Nightmare tenant stops defaults on rent, trashes property, invites squatters, devalues home, upsets neighbours and ruins cashflow putting investor into financial stress because they still have a mortgage to pay….that story.

Ugh. (shudder)

One of my places got trashed once.  Tenant stopped paying rent, spent the money on drugs, we commenced tribunal action but they did a runner owing quite a bit.  The house was left in a terrible state and they stole a bunch of stuff. By the time I get the place cleaned up and rented again I was way out of pocket.  I got my insurance money eventually but it took a long time to actually get paid.

Now before you cry for me, don’t worry I am a big boy, I can cope, chalk it up to experience.  And no, it didn’t turn me off property (obviously).

But no one likes the thought of that happening. It scares a lot of people away from property altogether, and pushes others into overpriced new or off the plan properties because of some imagined promise that this wouldn’t happen if your rental is shiny enough.  It isn’t true, I have heard the same story even in new properties and high priced markets.

How do we 100% avoid the risk this kind of thing happening to us?

Truth is, you can’t.

But you can minimise it.

When I reviewed why it happened to me, I was cranky.

Then I got honest.

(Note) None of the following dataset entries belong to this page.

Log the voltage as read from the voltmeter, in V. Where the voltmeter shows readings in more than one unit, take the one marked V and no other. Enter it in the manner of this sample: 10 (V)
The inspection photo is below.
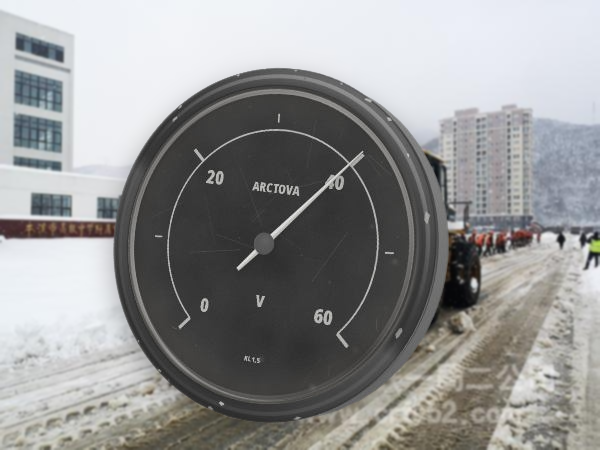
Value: 40 (V)
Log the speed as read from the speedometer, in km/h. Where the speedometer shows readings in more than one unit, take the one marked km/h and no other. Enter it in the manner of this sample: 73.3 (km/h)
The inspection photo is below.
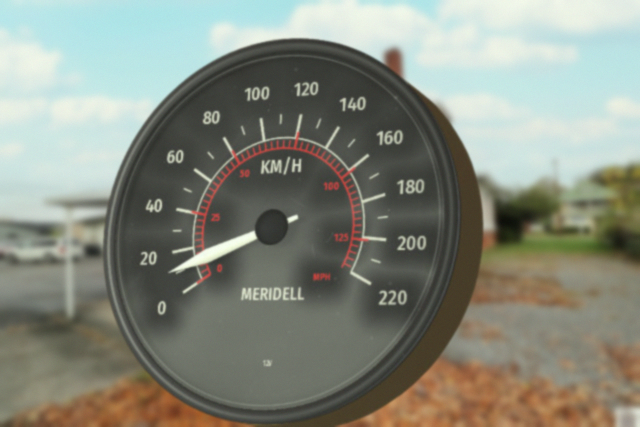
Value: 10 (km/h)
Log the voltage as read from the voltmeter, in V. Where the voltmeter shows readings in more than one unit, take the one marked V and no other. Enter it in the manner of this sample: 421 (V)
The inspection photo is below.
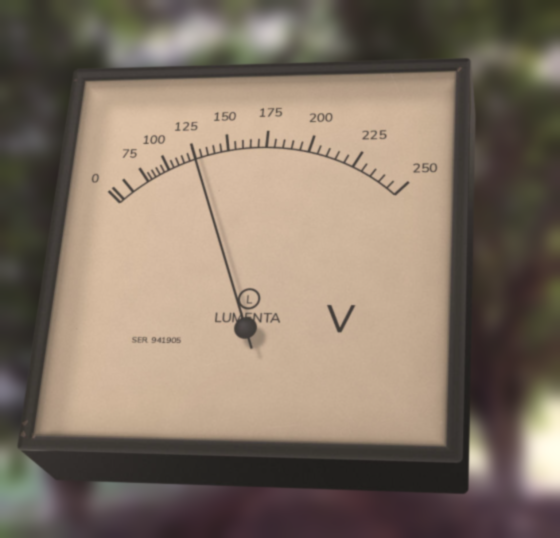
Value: 125 (V)
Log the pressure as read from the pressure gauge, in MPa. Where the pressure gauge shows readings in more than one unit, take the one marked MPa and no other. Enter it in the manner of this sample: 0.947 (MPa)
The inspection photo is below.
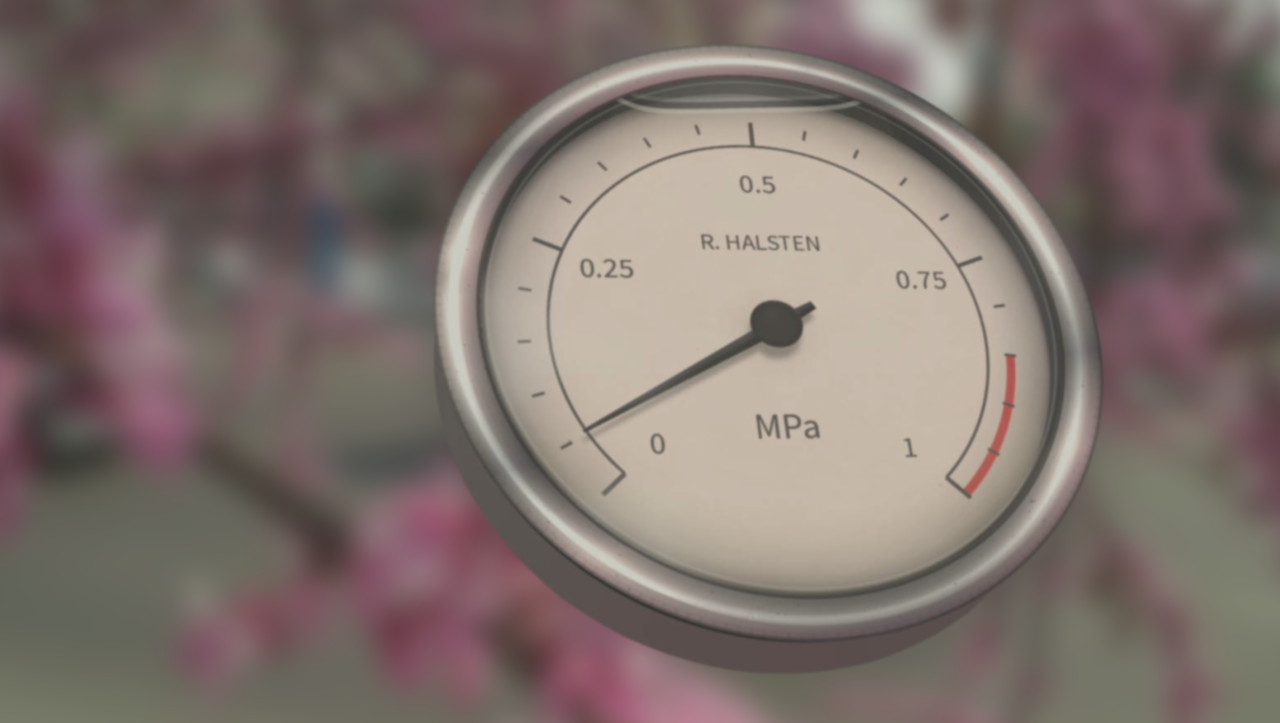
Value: 0.05 (MPa)
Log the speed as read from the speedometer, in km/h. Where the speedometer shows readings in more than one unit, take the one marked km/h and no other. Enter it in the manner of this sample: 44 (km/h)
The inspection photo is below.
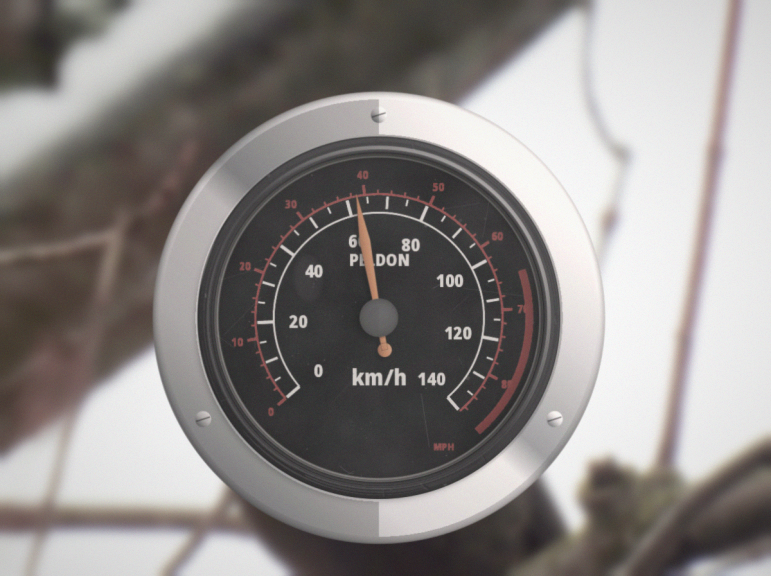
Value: 62.5 (km/h)
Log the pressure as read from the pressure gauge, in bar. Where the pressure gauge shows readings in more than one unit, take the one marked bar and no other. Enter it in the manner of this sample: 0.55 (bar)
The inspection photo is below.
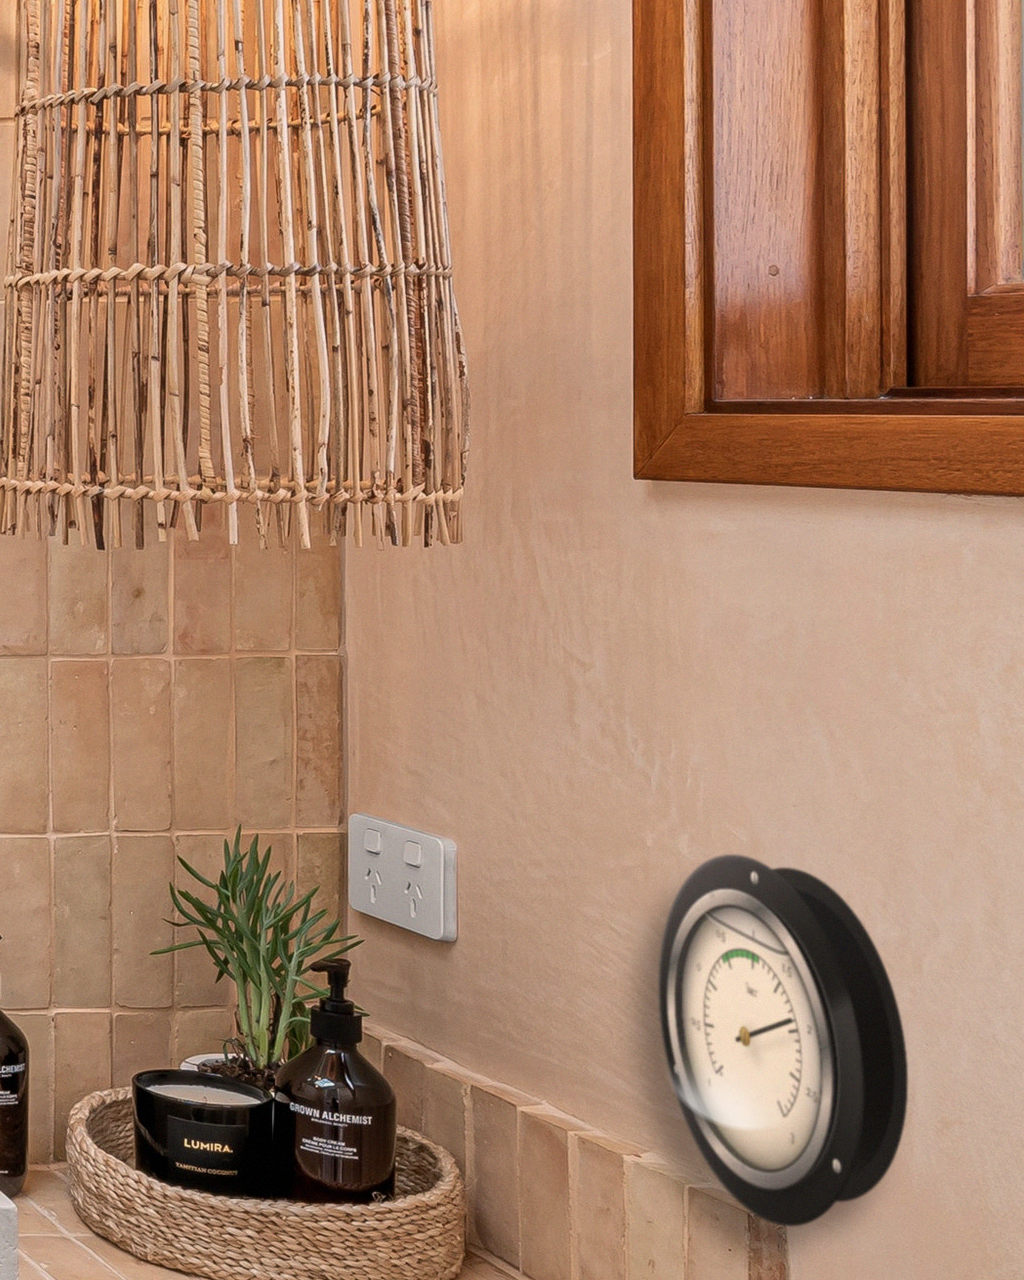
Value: 1.9 (bar)
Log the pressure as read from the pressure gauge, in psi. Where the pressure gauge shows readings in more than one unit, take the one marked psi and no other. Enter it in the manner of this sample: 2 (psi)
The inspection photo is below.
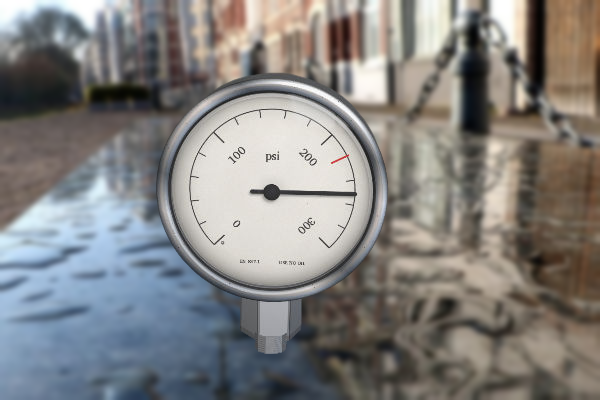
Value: 250 (psi)
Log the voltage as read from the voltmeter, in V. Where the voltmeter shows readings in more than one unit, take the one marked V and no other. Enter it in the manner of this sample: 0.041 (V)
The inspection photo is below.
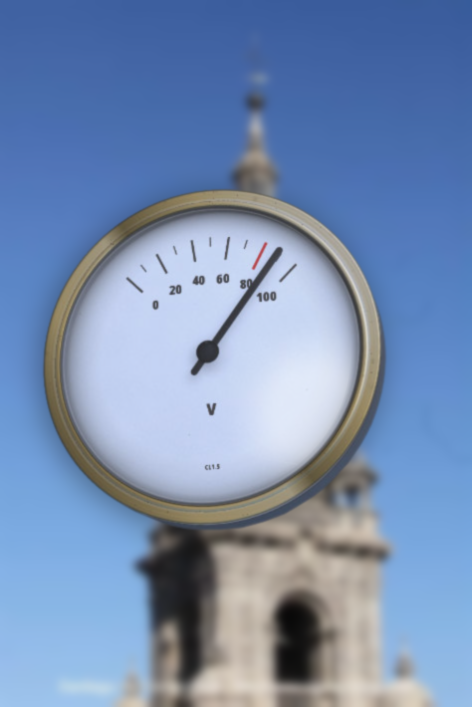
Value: 90 (V)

I was left with 1 main reason.

I should have picked a better property manager, they screwed up royally (long story) but I hired them so again, my fault.

Newsflash…

Choosing a property manager is actually one of THE MOST important parts of the whole property investing shebang. Get it right and the experience of ownership is smooth and fun for the most part.  Get it wrong, and….

I might do another post on this later but for now, here is a few quick things to look for in a PM.

1 – Accurate appraisals – knowing the numbers in their market so they don’t over or under rent your property.

2 – Being willing to instruct and help landlords on required renos and maintenance to put your property in the sweet spot of best local tenants. (ie yes to dishwasher, no to helipad)

3 – Being able and willing to screen the bad tenants out. (how they do this is everything, they have different ways but it must work)

4 – Having systems to pick up rent defaults and take matters to tribunal quickly when required, and being able to represent the landlord (not the tenant) in those cases.

In case you are wondering – no, I don’t do property management, and no, I don’t take commissions for recommending anyone.   I just spend a lot of time looking hard for the good ones and stick them when I find them.  Which makes me appreciate mine even more.  Come to think of it, I might ring one today to say something nice.

When you find a good one, look after them.  It’s a stressful often thankless task.